これまでにないドキュメンタリー「すばらしき映画音楽たち」
今年(2020年)7月6日、映画音楽の巨匠として知られるイタリアの作曲家エンニオ・モリコーネ氏が91年の生涯に幕を閉じたことに因んで、ただ今、映画館フォーラム仙台では、「エンニオ・モリコーネ追悼特集」として、同氏に関係する映画が再上映されています。
エンニオ・モリコーネ氏は、約50年間で500本以上の長編映画の音楽を手がけたとされ、多くの映画音楽ファンの支持を集める作曲家です。
映画音楽作曲家としては史上2人目となる「アカデミー名誉賞」を獲得したことでも知られています。
ピンと来ないかたには、以下の音楽をお聴きいただければ「あー、これか」とお分りいただけると思います。
フォーラム仙台では、元々「海の上のピアニスト 4Kデジタル修復版」の上映を予定していたところ、エンニオ・モリコーネ氏の訃報に接し、急遽、この追悼特集を企画したのだそうです。
さて、この度、私が観て参りました「すばらしき映画音楽たち」は、映画音楽の巨匠たちの仕事にスポットをあてたドキュメンタリー映画で、「エンニオ・モリコーネ追悼特集」の『番外編』として、フォーラム仙台で上映されています。
原題は「Score: A Film Music Documentary」で、2016年に公開されました。
フォーラム仙台におけるこの度の上映は、8月20日までです。
映画の名シーンって、映像と共にその背景に流れる音楽も一緒に思い出されますよね。
そんな、私たちがよく知る映画音楽たちがどのようにして生まれるのかといったことや、作曲家たちの意外な想いなど、知られざる舞台裏を垣間見ることができる、これまでにはなかったドキュメンタリーです。
映画の冒頭部分では、映画にまだ音がなかった時代、映画の上映と共に演奏されるオルガンの映像が出てきたりして、そんな時代を知らない私たち世代にはもちろん、その頃を知る先輩方にとっても、大変貴重な映画だと思います。
映画音楽の、昔からのクラシカルな制作過程から、現代のデジタルテクノロジーを駆使した制作まで、余すことなく語られていて、誰もが関心を持って観ることができます。
様々な有名映画の映像&音楽と共にお話は進むので、映画ファンにはたまらないです。
また、人間の五感に訴える音楽の効果について科学的に示される場面などもちょっとあって、様々な観点から興味深く観られる映画でした。
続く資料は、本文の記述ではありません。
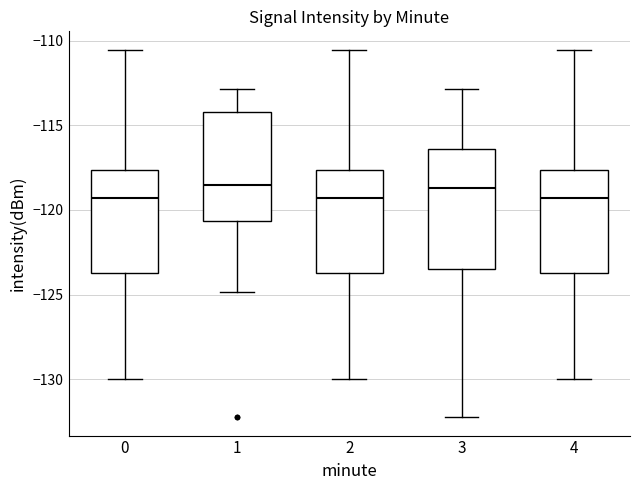

Reading left to right, transcribe this box plot: for each box, give where its median line is, the range the box spans, and where its two whiskers end, as read against the y-axis. The values are not printed on the chart, so give them approximately, as read against the axis.

0: median -119.5, box -124.0 to -117.5, whiskers -130.0 to -110.5
1: median -118.5, box -120.5 to -114.0, whiskers -125.0 to -113.0
2: median -119.5, box -124.0 to -117.5, whiskers -130.0 to -110.5
3: median -118.5, box -123.5 to -116.5, whiskers -132.0 to -113.0
4: median -119.5, box -124.0 to -117.5, whiskers -130.0 to -110.5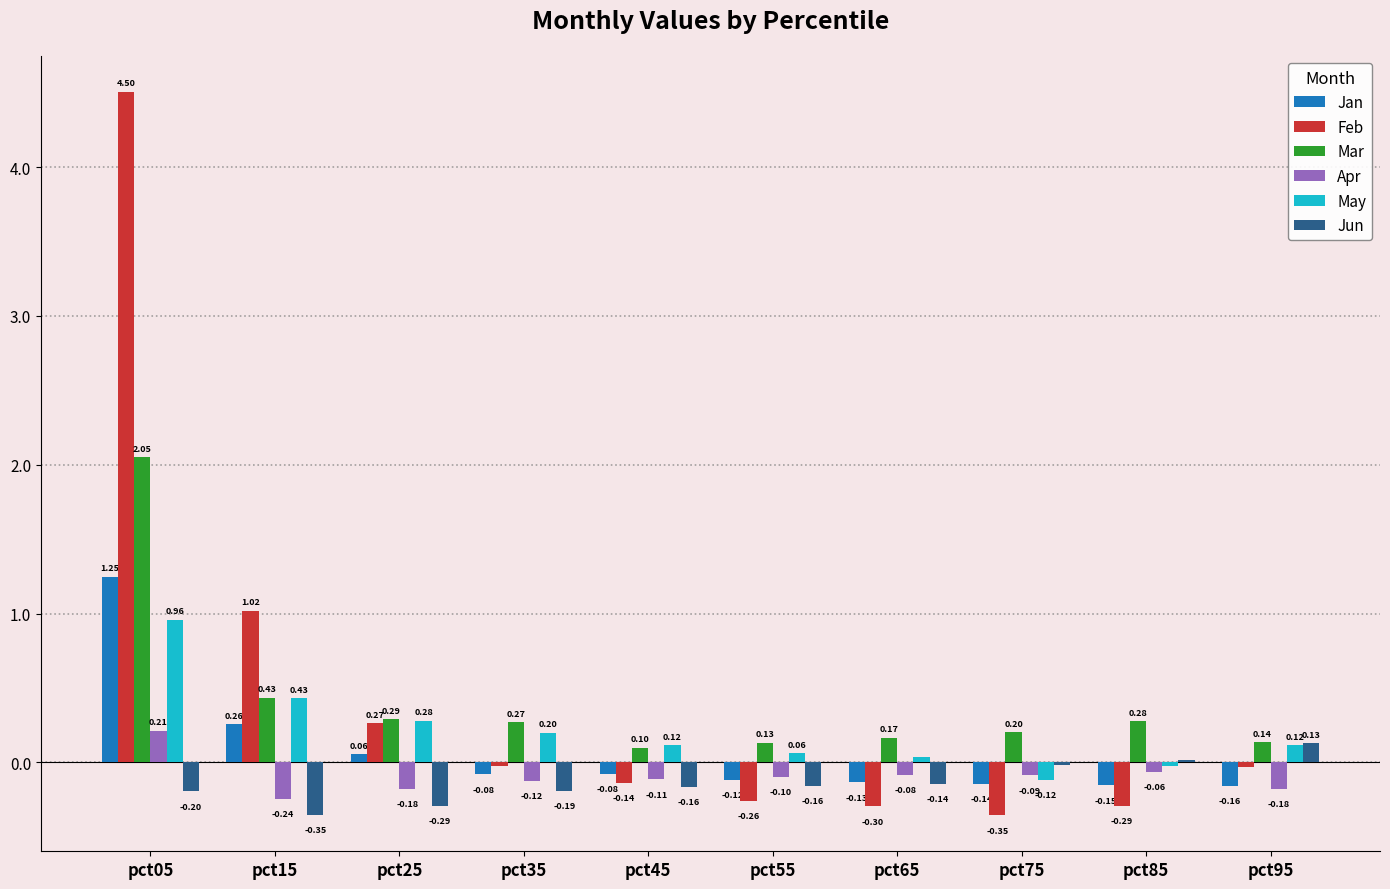

What are all the series names shown in the legend?

Jan, Feb, Mar, Apr, May, Jun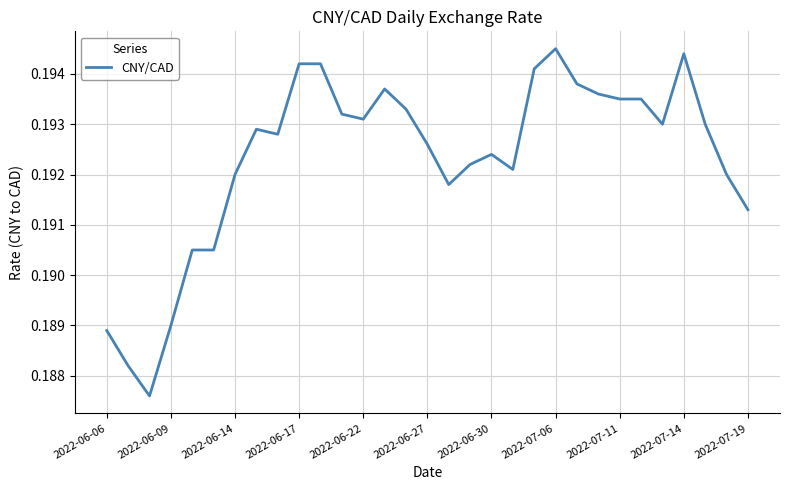

True or false: there are more than 1 points higher than both neighbors.

True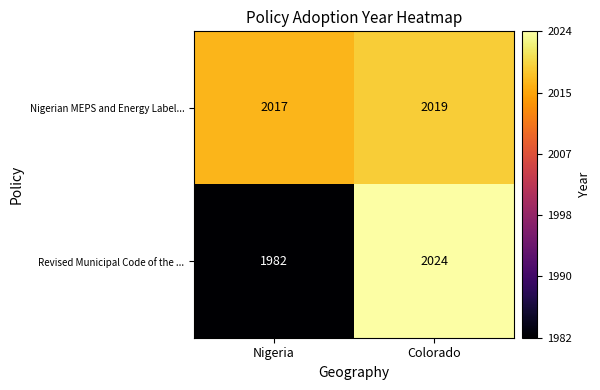

What is the difference between the highest and lowest values at Nigeria?

35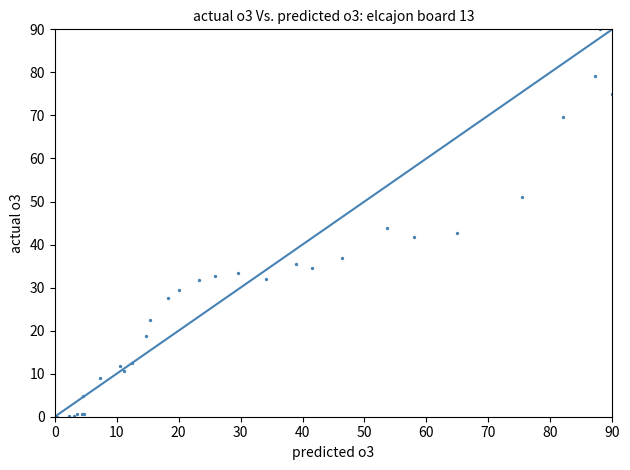

What Y value in the scatter plot is closest to 45?

43.8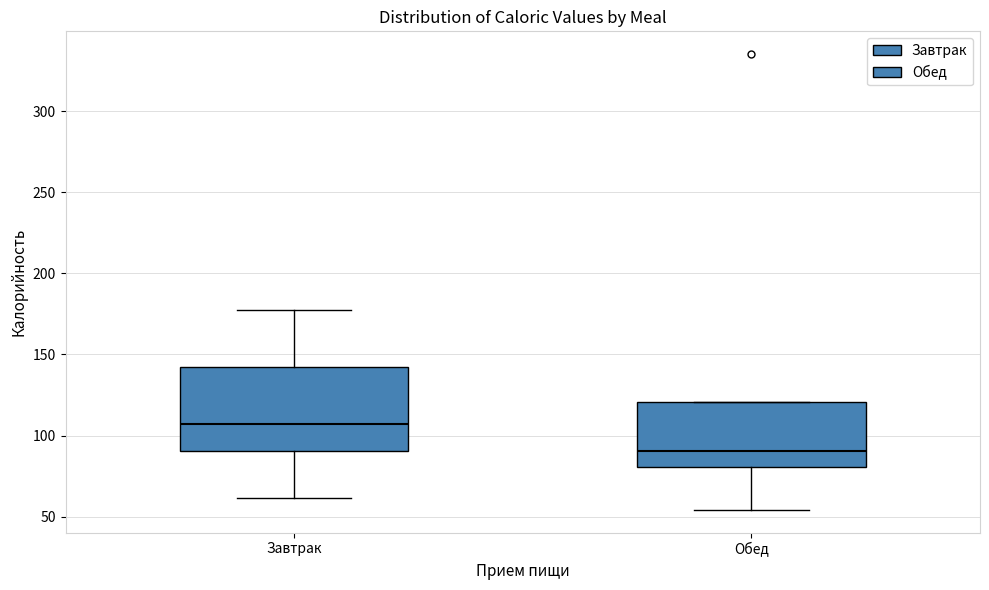

Where does the lower whisker of the box for Завтрак end on the y-axis? The values are not printed on the chart, so give them approximately, as read against the axis.

60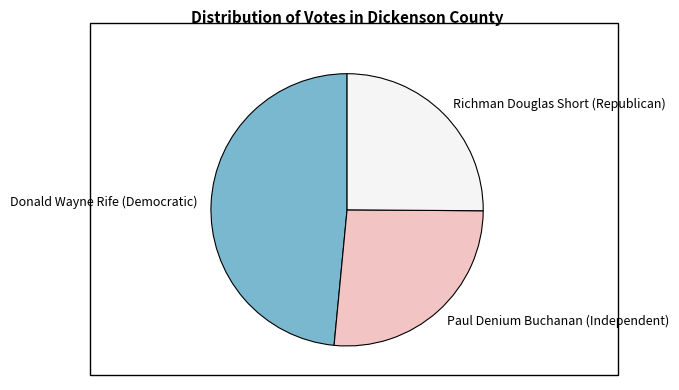

Is the sum of Paul Denium Buchanan (Independent) and Donald Wayne Rife (Democratic) greater than half?

Yes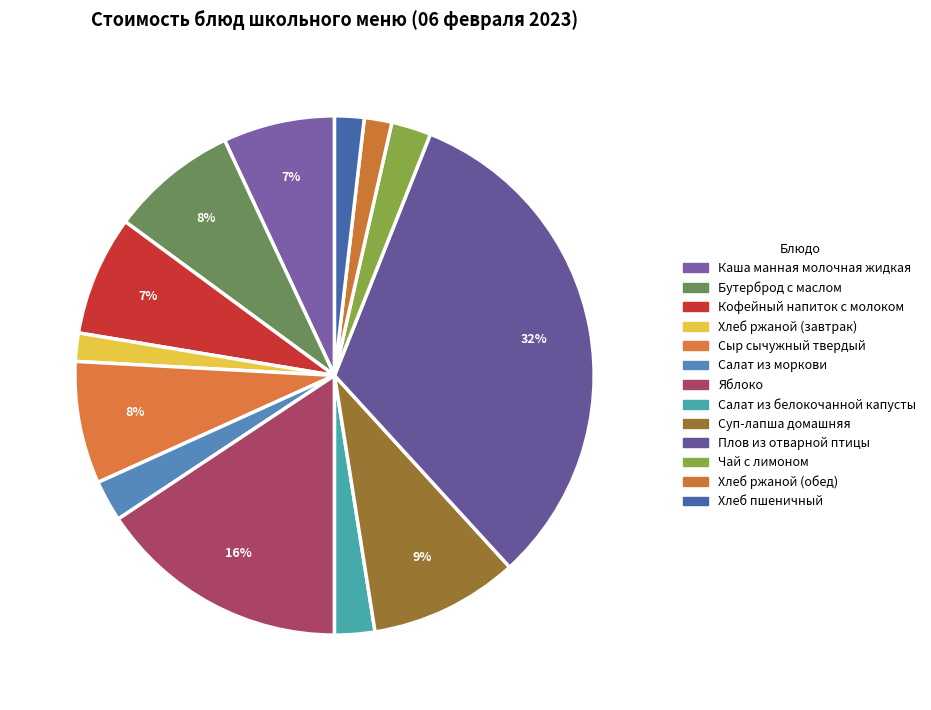

Is it true that Каша манная молочная жидкая is 7% of the pie?

True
ところで、今回の「エンニオ・モリコーネ追悼特集」後半に上映される「海の上のピアニスト」は、「ニュー・シネマ・パラダイス」のジュゼッペ・トルナトーレ監督とエンニオ・モリコーネがタッグを組んだ、豪華客船で生活するピアニストの物語で、全編に渡って美しい音楽が堪能できる、感動の名作です。
「海の上のピアニスト」日本版は1999年に公開されたのですが、まもなく上映されるイタリア完全版は50分あまりもシーンが増えているのだそうです。
ちなみに私は、日本初上映当時は映画館では観なかったのですが、およそ1年後に父が借りてきてくれたビデオで観て、音楽に感動し、その後すぐにサントラCDを購入し、そのアルバムは今でもお気に入りの一つとなっています。
「海の上のピアニスト イタリア完全版」、フォーラム仙台での上映は、2020年9月18日〜24日を予定されています。→10月1日までに延長されました(9/25追記)
映画館の大きな画面での映像と、大音量で聴ける映画音楽の巨匠エンニオ・モリコーネによる音楽、楽しみです。